--- begin PAGE EXCERPT ---
Fishing for hope at a seafood-industry trade show
Viewed from a distance, the Boston Convention Center looks a bit like a great white whale — an appropriate setting for the annual International Boston Seafood Show.
The building’s vast interior offers great vistas for people-watching, often through huge glass windows. People move through the hallways and aisles in large groups; watching them was a bit like gawking at schools of fish through the glass pane of the giant tank at the Monterey Bay Aquarium.
What sort of species were on display in this human fishbowl? Academic and NGO types darted about here and there, but industry suits dominated. The show is largely — and loudly — about commerce. It’s odd to think of all of these people arranging the fates of so many of the denizens of the ocean when they themselves look like just so many silent, anonymous fish as they hurry from one booth or seminar to the next.
I attended the conference to learn more about the fish industry and to gauge whether true resolve to address the dismal health of the oceans has invaded the halls of seafood commerce. Encouragingly, the captains of the global seafood industry are showing signs of movement toward sustainable fishing practices — and at least the trappings of concern for the ocean as an ecosystem, not just a place for harvesting profits.
--- end PAGE EXCERPT ---
▶ [PROBLEMS TO SOLVE]
1. In the article about the seafood show, what does the Boston Convention Center resemble when viewed from a distance?
2. In the records, replace "country" with "nation" in the lines from the line with "catalogue / barcode: US 401796" up to and including the last line of the records. Write out only those lines, with everything else unchanged.
The article and the records are separate, unrelated material.
--- begin GIVEN RECORDS ---
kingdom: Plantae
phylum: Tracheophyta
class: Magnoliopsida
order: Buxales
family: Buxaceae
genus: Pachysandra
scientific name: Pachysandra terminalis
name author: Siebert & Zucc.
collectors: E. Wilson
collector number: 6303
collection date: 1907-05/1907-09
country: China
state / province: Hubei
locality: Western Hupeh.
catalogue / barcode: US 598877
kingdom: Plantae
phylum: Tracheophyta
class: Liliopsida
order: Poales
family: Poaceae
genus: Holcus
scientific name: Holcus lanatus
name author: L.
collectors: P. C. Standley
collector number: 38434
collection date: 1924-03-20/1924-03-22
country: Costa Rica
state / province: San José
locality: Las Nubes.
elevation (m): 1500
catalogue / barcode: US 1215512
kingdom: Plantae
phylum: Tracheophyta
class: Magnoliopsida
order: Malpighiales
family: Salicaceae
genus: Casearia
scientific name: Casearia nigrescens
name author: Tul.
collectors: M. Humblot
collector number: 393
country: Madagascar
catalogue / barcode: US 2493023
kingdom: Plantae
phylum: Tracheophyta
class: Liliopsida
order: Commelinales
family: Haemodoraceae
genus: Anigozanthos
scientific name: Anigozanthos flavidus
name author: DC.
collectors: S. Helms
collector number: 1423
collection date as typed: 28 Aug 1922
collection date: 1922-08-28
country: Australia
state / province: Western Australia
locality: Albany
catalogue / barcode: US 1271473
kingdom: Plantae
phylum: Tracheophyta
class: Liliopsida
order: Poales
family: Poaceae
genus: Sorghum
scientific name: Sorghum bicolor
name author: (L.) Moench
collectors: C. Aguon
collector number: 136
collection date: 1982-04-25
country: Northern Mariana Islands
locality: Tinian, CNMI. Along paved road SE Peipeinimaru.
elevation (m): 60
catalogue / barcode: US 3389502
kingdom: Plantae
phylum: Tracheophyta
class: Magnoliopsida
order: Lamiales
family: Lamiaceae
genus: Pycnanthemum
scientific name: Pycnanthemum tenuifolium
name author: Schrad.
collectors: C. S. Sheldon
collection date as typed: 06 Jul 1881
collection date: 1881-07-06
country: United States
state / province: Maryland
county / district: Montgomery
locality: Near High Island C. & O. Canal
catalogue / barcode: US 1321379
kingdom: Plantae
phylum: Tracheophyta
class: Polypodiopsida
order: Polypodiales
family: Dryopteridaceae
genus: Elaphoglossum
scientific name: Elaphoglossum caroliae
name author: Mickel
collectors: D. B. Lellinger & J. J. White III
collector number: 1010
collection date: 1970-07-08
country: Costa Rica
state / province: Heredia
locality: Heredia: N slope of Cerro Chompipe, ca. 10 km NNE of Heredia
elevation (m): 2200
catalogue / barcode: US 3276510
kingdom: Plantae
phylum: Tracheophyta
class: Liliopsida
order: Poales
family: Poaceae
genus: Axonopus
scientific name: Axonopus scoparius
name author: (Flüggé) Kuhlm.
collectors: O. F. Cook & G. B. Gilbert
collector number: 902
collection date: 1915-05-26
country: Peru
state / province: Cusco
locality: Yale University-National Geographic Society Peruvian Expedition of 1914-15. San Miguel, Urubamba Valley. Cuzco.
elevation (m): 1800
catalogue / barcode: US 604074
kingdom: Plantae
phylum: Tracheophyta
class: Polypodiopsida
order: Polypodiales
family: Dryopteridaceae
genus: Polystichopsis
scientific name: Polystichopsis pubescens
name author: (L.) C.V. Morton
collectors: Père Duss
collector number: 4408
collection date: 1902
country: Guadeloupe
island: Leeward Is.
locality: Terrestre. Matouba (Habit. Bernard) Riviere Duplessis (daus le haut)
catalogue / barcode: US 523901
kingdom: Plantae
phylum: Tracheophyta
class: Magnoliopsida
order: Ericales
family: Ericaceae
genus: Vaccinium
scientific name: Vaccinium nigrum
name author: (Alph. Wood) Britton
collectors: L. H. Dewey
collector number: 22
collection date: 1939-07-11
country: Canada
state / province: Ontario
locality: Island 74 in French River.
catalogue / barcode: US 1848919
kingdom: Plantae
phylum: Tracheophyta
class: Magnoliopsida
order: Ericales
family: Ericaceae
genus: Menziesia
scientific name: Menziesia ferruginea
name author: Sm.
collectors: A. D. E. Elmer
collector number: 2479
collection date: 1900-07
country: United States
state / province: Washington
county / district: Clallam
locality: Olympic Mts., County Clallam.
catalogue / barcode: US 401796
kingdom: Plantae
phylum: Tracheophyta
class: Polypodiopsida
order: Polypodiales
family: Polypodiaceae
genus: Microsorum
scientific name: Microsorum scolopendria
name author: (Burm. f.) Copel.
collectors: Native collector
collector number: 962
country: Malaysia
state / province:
--- end GIVEN RECORDS ---
▶ [SOLUTION SET]
1. A great white whale.

2.
catalogue / barcode: US 401796
kingdom: Plantae
phylum: Tracheophyta
class: Polypodiopsida
order: Polypodiales
family: Polypodiaceae
genus: Microsorum
scientific name: Microsorum scolopendria
name author: (Burm. f.) Copel.
collectors: Native collector
collector number: 962
nation: Malaysia
state / province:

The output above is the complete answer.